Contamination routes of human pathogenic micro-organisms (HPMO) to plants are poorly understood. Basic resources for agro-production, such as soils, water and fertilizers can play a role in contamination of plants, but micro-organisms taxonomical closely related with HPMO are also present plant microbiomes. The HUPLANTcontrol network consists of five working groups: 1) on the ecology of HPMO in plants, 2) on taxonomical identification of HPMO from plants, 3) on characterization of the potential human-threatening nature of HPMOs, 4) on sanitary and agricultural management procedures to control HPMO in plant production facilities and 5) on dissemination of achieved knowledge via connections between science groups and relevant stakeholders from agriculture, industry and public health authorities. The Action integrates molecular biology, bio-informatics, microbiology, ecology, agronomy, veterinary and clinical sciences and places a strong focus on primary plant production, in principle covering all micro-organisms posing potential threats to humans.

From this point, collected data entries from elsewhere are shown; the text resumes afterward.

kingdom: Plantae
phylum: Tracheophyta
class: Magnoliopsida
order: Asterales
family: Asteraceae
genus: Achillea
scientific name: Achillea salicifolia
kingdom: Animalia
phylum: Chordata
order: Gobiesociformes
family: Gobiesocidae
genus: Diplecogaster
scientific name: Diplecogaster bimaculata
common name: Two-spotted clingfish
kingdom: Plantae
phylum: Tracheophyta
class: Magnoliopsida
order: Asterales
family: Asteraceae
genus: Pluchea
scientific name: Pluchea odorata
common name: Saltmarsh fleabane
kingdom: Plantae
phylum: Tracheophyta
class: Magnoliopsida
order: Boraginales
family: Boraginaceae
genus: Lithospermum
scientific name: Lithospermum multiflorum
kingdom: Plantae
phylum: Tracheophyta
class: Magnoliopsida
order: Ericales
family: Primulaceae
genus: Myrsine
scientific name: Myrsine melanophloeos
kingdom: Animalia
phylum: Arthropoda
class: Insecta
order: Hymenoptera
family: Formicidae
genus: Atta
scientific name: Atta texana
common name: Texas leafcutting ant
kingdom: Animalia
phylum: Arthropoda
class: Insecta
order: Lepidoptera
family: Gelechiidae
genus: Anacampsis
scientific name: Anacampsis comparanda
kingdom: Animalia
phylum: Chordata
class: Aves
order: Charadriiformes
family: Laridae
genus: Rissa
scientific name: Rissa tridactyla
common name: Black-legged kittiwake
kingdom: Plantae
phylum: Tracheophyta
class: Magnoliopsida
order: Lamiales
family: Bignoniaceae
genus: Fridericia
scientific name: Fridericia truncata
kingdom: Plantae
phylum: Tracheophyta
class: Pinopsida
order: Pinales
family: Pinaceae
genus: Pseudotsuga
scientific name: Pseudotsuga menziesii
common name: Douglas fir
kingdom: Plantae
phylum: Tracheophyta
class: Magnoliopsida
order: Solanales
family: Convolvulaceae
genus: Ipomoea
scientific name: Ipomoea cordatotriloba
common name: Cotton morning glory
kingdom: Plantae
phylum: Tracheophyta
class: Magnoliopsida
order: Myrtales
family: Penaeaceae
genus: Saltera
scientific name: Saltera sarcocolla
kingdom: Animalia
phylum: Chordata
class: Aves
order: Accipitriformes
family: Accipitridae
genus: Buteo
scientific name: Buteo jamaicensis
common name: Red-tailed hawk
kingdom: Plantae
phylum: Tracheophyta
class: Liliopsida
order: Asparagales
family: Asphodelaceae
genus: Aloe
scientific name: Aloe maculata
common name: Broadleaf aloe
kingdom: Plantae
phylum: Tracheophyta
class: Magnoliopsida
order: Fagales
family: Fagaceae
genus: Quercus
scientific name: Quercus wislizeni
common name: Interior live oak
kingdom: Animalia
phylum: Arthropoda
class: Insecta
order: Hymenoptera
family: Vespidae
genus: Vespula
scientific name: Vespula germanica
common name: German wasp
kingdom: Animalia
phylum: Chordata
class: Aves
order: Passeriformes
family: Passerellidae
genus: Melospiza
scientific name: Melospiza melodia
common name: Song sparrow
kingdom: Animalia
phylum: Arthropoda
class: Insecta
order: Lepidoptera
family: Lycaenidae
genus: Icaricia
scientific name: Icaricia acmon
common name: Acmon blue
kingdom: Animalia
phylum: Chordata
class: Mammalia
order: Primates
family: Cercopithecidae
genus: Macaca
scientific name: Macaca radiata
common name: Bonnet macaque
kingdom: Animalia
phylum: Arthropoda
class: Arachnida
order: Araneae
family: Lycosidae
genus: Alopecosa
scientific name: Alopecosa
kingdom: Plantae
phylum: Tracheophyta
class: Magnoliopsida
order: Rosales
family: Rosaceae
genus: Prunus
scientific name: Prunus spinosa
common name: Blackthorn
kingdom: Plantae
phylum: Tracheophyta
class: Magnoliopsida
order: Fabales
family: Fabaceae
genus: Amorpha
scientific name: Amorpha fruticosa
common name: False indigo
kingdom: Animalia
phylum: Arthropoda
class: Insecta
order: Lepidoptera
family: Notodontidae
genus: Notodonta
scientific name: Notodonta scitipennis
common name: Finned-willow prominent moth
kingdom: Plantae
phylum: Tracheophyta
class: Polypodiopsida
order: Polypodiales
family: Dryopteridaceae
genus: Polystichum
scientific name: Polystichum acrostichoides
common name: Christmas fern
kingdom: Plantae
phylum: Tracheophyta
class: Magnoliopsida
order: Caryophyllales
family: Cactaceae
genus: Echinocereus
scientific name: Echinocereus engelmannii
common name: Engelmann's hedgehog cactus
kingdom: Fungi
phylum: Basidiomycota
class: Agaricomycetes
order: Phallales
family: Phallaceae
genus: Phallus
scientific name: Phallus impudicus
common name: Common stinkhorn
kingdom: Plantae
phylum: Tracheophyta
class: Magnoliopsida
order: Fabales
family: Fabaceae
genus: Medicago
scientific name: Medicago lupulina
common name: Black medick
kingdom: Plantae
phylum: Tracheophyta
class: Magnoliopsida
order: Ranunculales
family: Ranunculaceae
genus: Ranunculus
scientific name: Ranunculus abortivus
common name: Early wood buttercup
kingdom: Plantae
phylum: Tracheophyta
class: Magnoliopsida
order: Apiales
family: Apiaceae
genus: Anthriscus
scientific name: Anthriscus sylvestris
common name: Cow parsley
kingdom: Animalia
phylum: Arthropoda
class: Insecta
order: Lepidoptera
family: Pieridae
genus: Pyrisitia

Dr Snežana Tomanović, Dr Darko Mihaljica, Dr Ratko Sukara, Dr Gorana Veinović, Dr Valentina Ćirković

Emerging infectious diseases (EIDs) represent a national security threat for every country. The PRAGMATICK COST action aims to disseminate knowledge and promote the application of the Stockholm paradigm in order to anticipate and mitigate disease risk associated with the presence and spread of ticks and tick-borne pathogens (TBPs) under anthropogenic pressure and changing climate. This research network will apply the comprehensive and highly focused DAMA (Document, Assess, Monitor, Act) protocol that allows to “anticipate to mitigate” emerging diseases. The main focus is on urban tick and TBP hotspots and the spread and establishment of ticks and TBPs. PRAGMATICK will find new ticks and tick-borne pathogens before they find us. By applying citizen science and supporting capacity building in the domain of tick and tick-borne disease prevention, the Action will eventually lead to new and improved insights in the potential threats related to this important group of vectors across Europe.

Arthropod vectors and vector-borne diseases are frequently zoonotic infections and although their most significant clinical effects are often on the human population, the main infection sources are dependent on vectors, animal reservoirs and environmental factors. Hence, their surveillance and control require efficient and appropriately standardised methods, integrated knowledge and awareness among researchers, academic educators and policy-makers as well as well-trained young scientists. EurNegVec aims to promote all of these values and apply them in the field of vectors (ticks, mosquitoes, sandflies, midges and fleas) and vector-borne pathogens (viruses, bacteria, protozoa and nematodes). The main objectives are to endorse exchange of knowledge and methodologies, improve higher education, facilitate training of next generation experts, improve the European and national policies, produce innovation and disseminate the related scientific information, all these under the framework of the One Health paradigm.